Prepare salsa verde.
- Add the tomatoes, onion, serrano chilies, garlic, and cilantro to a saucepan and add enough water to cover (2-3 cups). Cook over medium heat, covered, until tomatoes soften, about 20 minutes. Remove from heat, cool, puree. Season with salt, pepper, and sugar.
- Add pork shoulder, onion, Hawaiian salt, and Mexican oregano in a pressure cooker, cover with water and cook for 30 minutes or until tender. Remove pork and shred; reserve broth for masa.
- Combine masa mix, baking powder, and salt in a bowl. Add the pork broth, working with hands to form a soft dough. In a separate bowl, whisk lard and shortening until fluffy. Incorporate masa into the lard mix, whisk until dough has a spongy texture. Can be done by hand or using a mixer. Test by dropping a small ball of masa into a glass of water; if it floats, it’s ready.
- Spread 3 Tbs.of dough evenly over soaked corn husks. Fill the center with 1 Tbs. of cooked pork and ½ Tbs. of salsa verde. Fold the sides of the husks in toward the center, tying the ends if needed.
- Line a steamer rack with a double layer of corn husks and place tamales vertically within it.
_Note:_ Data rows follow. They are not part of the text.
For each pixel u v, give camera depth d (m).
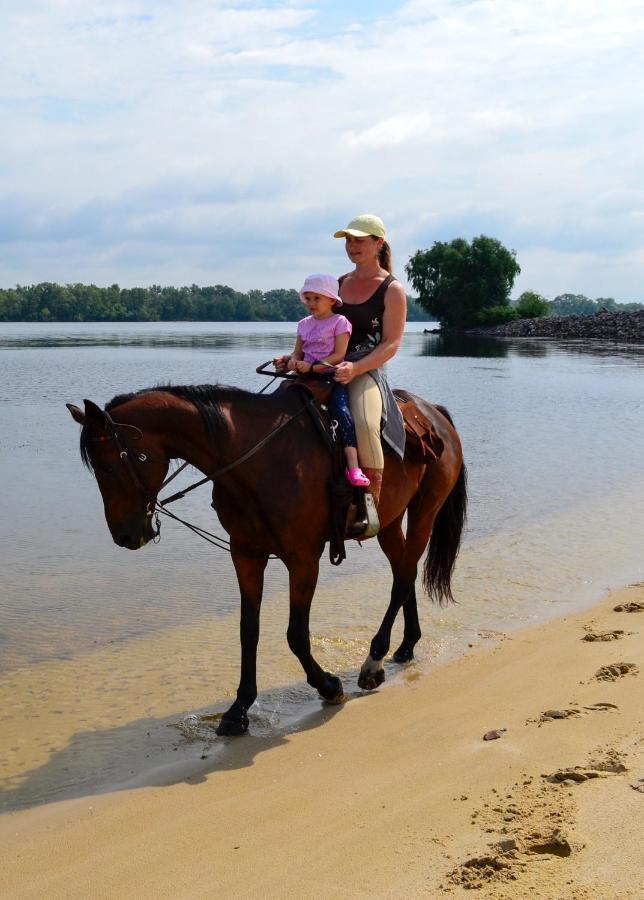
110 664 6.62
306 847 3.96
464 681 6.17
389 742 5.19
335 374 5.70
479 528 10.80
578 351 58.62
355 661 6.76
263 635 7.29
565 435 18.78
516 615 7.66
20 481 13.34
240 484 5.37
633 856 3.62
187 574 8.91
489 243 101.38
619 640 6.77
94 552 9.61
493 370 39.84
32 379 32.72
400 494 6.26
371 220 6.12
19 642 7.04
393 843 3.93
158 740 5.39
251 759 5.08
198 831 4.18
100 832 4.23
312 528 5.54
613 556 9.41
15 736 5.44
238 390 5.57
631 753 4.62
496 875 3.57
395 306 6.09
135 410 5.16
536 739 4.95
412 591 6.80
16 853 4.07
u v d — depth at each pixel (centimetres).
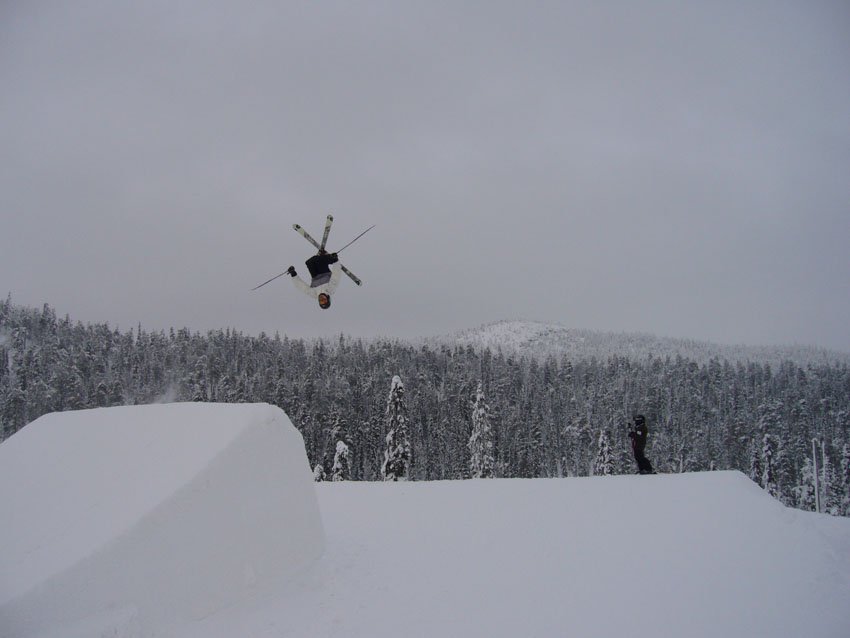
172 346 9112
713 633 571
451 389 7788
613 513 895
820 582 676
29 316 9531
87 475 630
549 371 10119
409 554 759
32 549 525
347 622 573
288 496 683
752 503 905
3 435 6812
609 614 603
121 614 501
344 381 7544
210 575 575
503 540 805
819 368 10769
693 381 9906
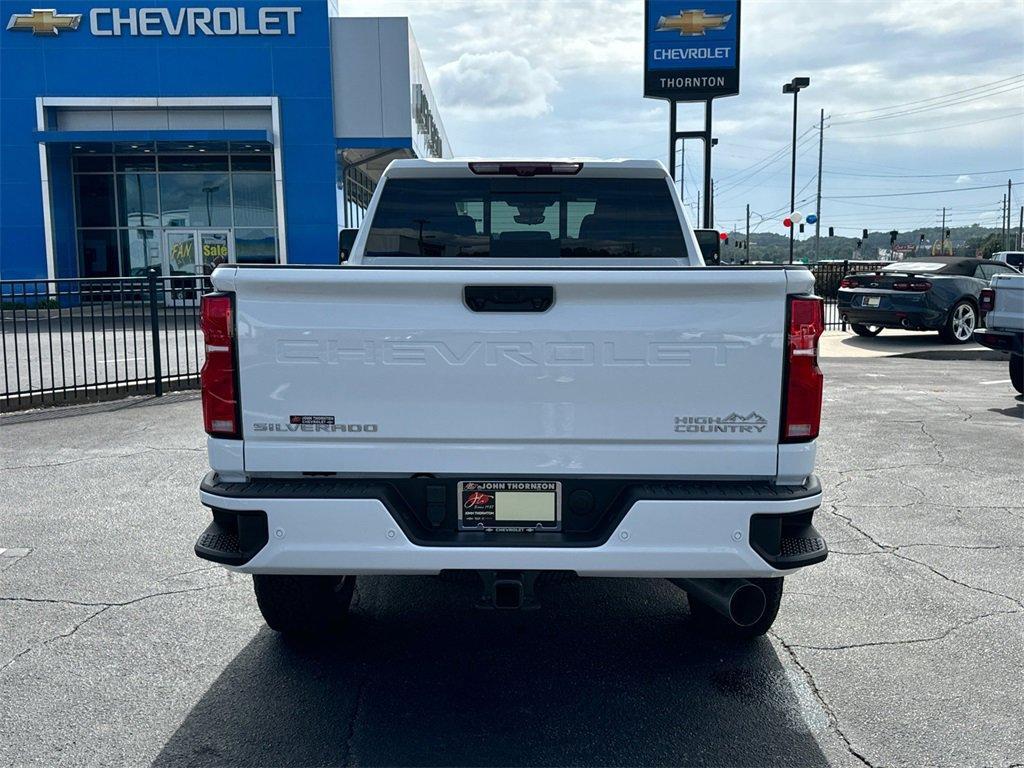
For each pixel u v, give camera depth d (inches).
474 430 128.2
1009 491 268.4
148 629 170.7
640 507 126.0
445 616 180.4
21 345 647.1
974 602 182.9
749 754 127.9
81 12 1077.8
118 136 1070.4
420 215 208.7
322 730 134.6
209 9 1082.7
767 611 157.9
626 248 209.9
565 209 209.2
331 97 1102.4
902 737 132.0
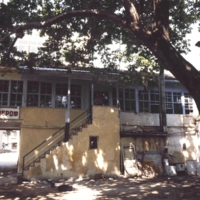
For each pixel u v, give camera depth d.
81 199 9.92
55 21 8.98
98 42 13.58
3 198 10.13
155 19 7.20
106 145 15.91
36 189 12.02
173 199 9.80
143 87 18.77
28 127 16.05
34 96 16.70
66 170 14.92
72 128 16.84
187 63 6.50
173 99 19.36
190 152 18.30
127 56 14.61
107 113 16.34
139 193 10.98
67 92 17.42
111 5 11.77
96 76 15.66
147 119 18.25
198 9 12.35
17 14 10.43
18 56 12.68
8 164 23.56
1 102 16.02
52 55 13.91
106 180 14.59
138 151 17.11
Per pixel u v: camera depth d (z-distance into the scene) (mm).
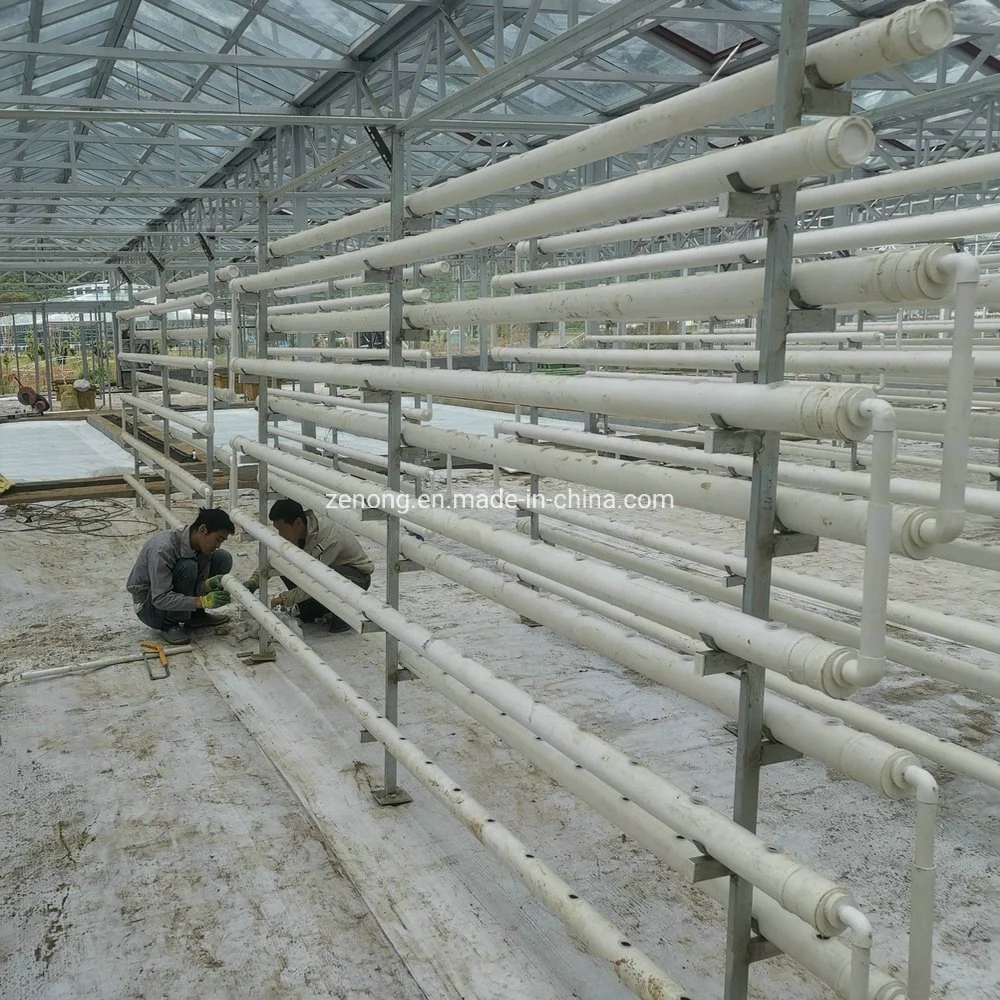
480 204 16656
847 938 2355
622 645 2174
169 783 3195
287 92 11281
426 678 2939
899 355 3180
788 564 6035
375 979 2225
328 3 8516
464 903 2514
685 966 2277
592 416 8406
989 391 6711
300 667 4309
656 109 1838
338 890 2582
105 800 3076
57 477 10367
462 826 2906
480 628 4805
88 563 6309
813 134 1415
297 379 3885
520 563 2367
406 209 2982
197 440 7602
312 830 2891
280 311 5973
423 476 5340
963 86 5238
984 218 2451
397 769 3256
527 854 2191
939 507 1478
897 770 1515
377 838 2838
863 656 1424
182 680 4160
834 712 2838
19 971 2258
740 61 9312
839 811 3004
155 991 2189
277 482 4406
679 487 1985
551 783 3186
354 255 3102
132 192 11062
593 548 4395
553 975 2232
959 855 2758
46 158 15242
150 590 4547
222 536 4582
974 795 3117
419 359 5285
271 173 12961
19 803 3057
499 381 2324
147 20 10156
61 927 2424
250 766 3330
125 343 19766
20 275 25625
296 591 4531
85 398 19375
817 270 1609
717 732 3590
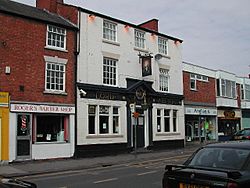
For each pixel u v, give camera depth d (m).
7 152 17.53
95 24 22.50
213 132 34.69
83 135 20.92
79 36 21.44
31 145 18.55
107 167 16.97
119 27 24.19
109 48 23.20
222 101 35.22
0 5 18.94
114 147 22.70
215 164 6.74
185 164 7.24
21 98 18.31
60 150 19.80
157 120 26.56
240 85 40.31
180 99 28.83
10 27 18.30
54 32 20.36
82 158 20.42
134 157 20.97
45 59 19.58
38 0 24.03
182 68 30.12
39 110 18.94
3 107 17.58
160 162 18.30
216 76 35.44
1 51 17.81
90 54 21.94
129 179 12.48
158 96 26.50
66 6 22.33
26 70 18.69
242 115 40.56
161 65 27.30
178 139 28.19
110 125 22.73
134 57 24.97
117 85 23.45
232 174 5.86
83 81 21.34
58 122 20.28
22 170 15.48
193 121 31.95
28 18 19.08
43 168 16.08
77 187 11.09
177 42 29.31
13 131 17.86
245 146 6.93
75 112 20.66
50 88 19.78
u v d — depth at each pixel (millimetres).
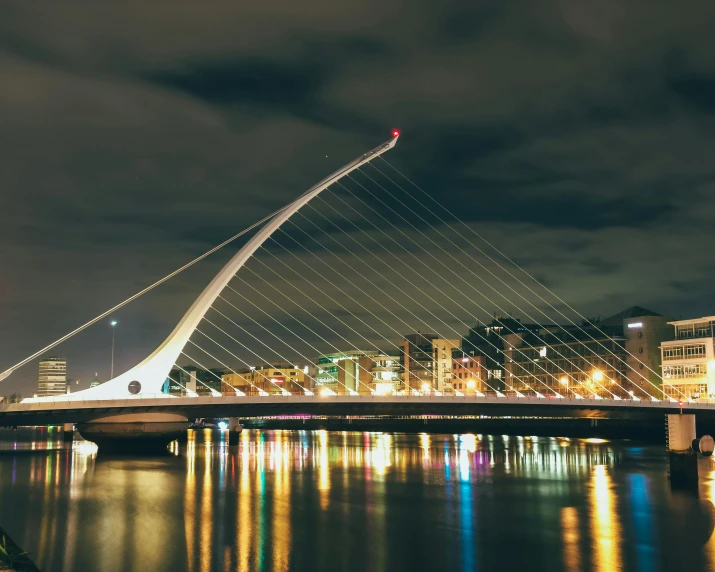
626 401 99188
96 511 43375
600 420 115438
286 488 53406
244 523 39250
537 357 178500
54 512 43125
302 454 87188
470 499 47625
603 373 156500
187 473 64438
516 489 52375
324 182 96562
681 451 52781
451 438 126438
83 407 82562
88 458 83062
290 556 31766
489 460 76625
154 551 32688
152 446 88062
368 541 34688
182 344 89250
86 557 31609
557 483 55750
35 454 92438
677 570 29703
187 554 32156
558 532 36750
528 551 32688
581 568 29969
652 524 38844
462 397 93062
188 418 90375
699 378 130750
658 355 150625
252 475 62344
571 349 167750
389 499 47719
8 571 27625
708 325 133125
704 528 37750
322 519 40406
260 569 29672
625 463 72188
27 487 54688
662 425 104625
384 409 93875
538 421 126875
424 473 63375
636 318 154250
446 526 38344
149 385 87250
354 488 53250
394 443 110500
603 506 44594
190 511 43219
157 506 45094
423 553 32312
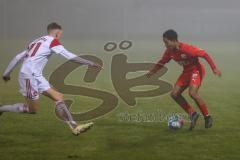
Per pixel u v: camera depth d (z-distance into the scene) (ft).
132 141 62.03
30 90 60.18
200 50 66.64
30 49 60.95
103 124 73.00
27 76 59.82
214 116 79.71
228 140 62.80
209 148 58.75
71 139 62.80
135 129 69.41
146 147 59.06
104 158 54.03
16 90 109.50
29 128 69.05
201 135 65.62
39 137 63.87
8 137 63.72
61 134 65.62
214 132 67.51
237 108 87.97
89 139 62.90
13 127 69.72
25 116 77.51
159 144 60.59
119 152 56.65
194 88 67.56
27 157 54.24
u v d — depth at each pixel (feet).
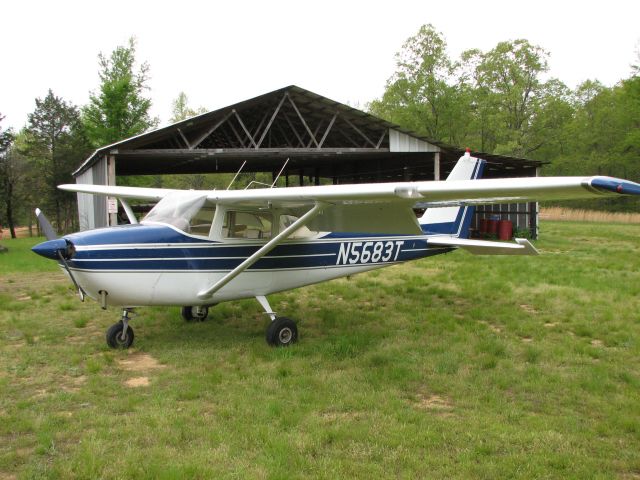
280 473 9.64
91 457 10.14
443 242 23.81
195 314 21.91
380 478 9.62
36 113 122.21
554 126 120.16
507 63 111.55
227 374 15.37
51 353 17.58
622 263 38.81
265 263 19.53
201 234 18.25
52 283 32.63
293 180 110.01
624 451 10.75
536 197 14.39
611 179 11.40
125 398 13.39
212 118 42.91
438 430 11.60
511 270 35.37
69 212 121.49
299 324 21.71
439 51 106.42
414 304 25.41
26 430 11.68
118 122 104.32
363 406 12.95
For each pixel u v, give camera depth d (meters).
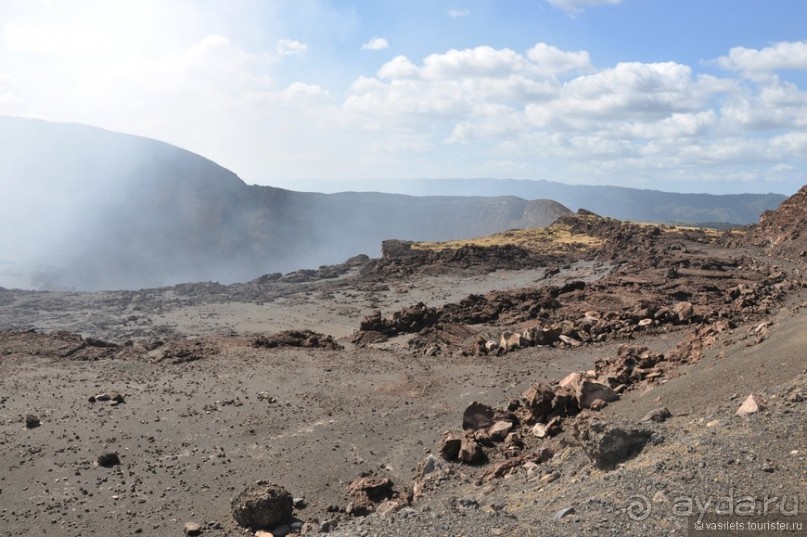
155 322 62.31
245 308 69.62
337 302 71.62
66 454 23.27
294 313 66.12
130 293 82.75
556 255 99.56
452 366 36.03
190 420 27.05
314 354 39.38
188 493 21.03
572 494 13.59
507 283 79.12
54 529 18.70
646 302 47.50
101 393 29.69
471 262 92.19
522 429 23.56
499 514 13.56
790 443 12.79
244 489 19.81
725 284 55.69
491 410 24.75
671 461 13.29
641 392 23.08
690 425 15.46
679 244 87.81
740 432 13.88
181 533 18.72
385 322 50.25
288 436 25.78
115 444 24.34
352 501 20.03
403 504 18.30
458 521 13.53
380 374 34.62
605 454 14.64
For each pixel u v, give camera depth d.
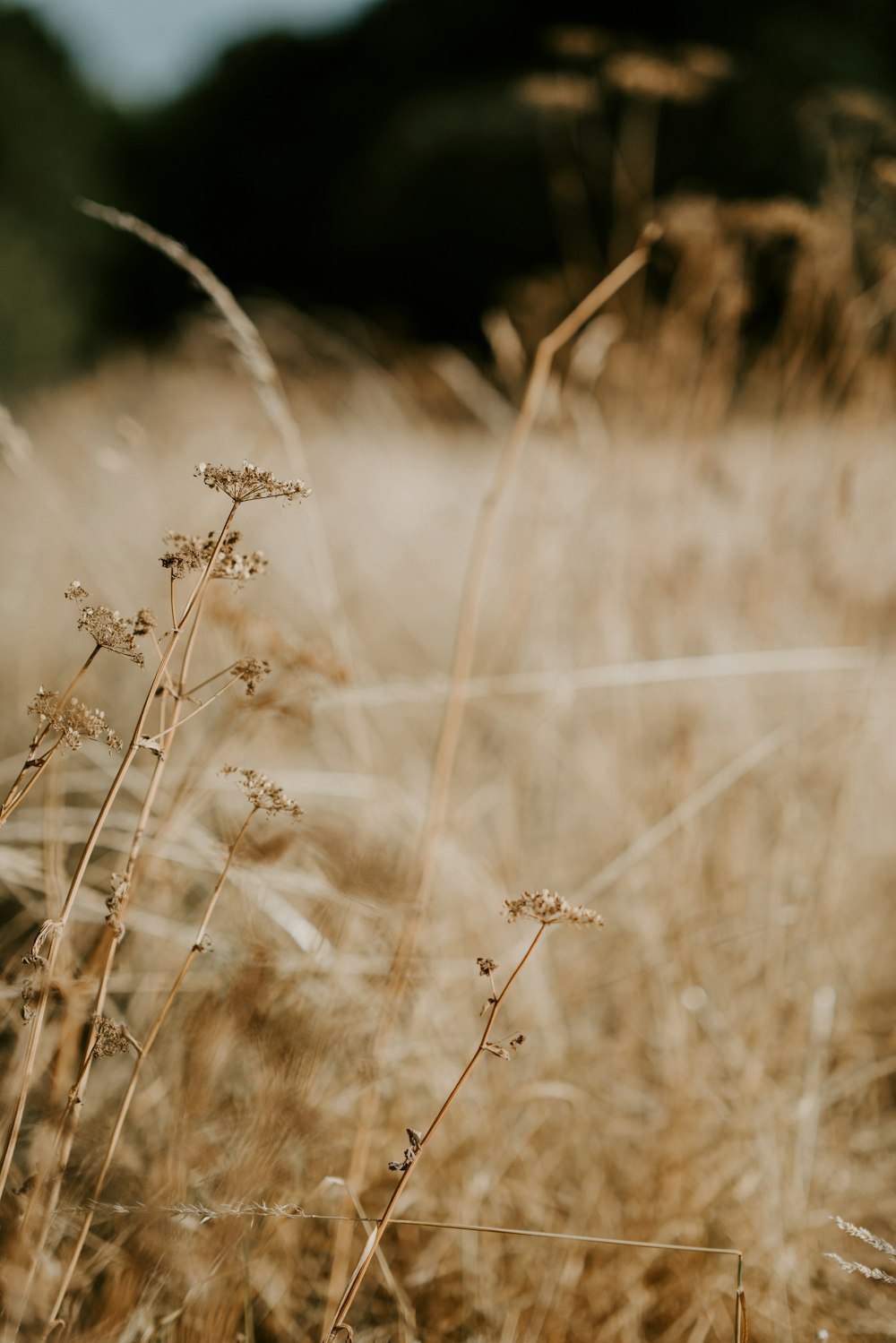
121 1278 1.71
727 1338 1.87
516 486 3.46
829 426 3.33
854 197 3.41
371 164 21.00
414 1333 1.82
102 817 1.61
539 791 3.07
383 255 19.58
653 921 2.33
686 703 2.92
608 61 3.80
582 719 3.13
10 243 19.89
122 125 27.73
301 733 2.56
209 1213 1.66
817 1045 2.04
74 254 22.23
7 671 3.34
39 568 3.43
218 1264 1.71
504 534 3.81
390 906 1.90
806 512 3.26
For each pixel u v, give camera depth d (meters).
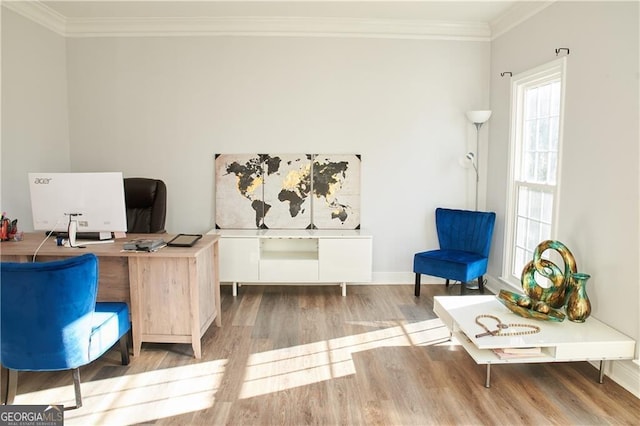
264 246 4.76
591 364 2.98
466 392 2.62
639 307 2.58
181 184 4.72
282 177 4.70
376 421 2.33
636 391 2.59
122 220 3.05
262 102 4.64
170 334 3.04
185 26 4.53
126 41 4.57
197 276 2.99
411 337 3.43
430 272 4.27
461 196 4.79
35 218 3.05
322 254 4.35
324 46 4.60
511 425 2.30
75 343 2.33
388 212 4.78
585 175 3.06
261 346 3.25
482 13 4.25
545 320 2.91
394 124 4.70
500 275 4.44
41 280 2.16
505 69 4.32
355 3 4.03
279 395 2.58
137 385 2.69
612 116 2.79
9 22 3.79
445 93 4.68
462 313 3.05
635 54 2.59
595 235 2.96
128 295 3.04
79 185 3.00
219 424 2.30
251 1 3.99
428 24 4.53
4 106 3.75
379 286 4.79
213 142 4.68
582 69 3.10
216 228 4.73
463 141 4.73
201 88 4.62
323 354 3.12
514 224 4.23
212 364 2.96
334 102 4.66
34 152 4.14
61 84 4.55
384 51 4.62
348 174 4.71
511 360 2.59
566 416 2.38
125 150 4.69
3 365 2.33
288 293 4.54
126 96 4.63
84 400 2.52
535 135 3.94
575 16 3.18
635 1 2.59
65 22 4.47
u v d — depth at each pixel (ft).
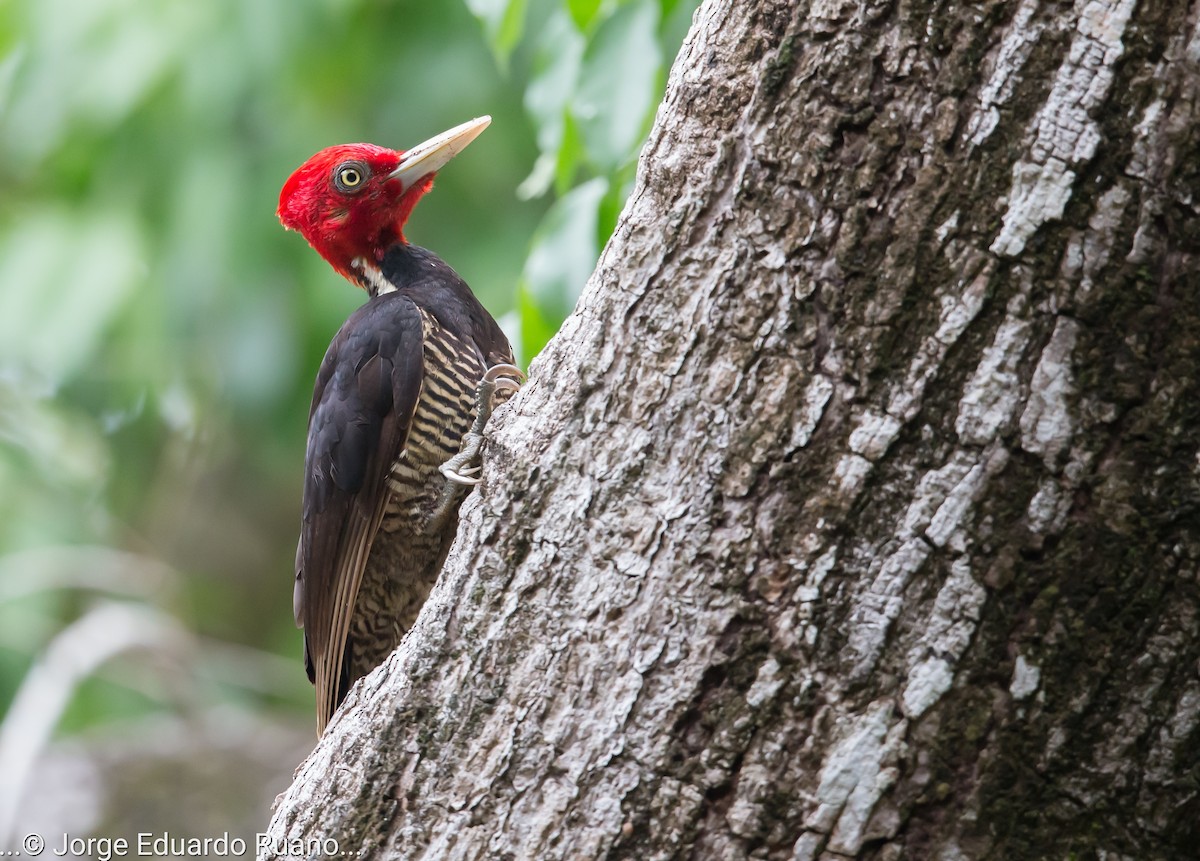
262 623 52.95
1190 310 13.91
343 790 16.94
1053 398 14.06
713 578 14.96
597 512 15.65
Drape with a towel, then cover with lid. Steam for 50-60 minutes or until the dough peels easily from the husk. Tip: Add an inch of water to the pot and place a washed penny in the middle. The penny will rattle as the dish simmers; when rattling slows, it’s time to add more boiling water to the pot.
- Serve warm with salsa verde. Tamales freeze well, so make quantities ahead. Buen Provecho!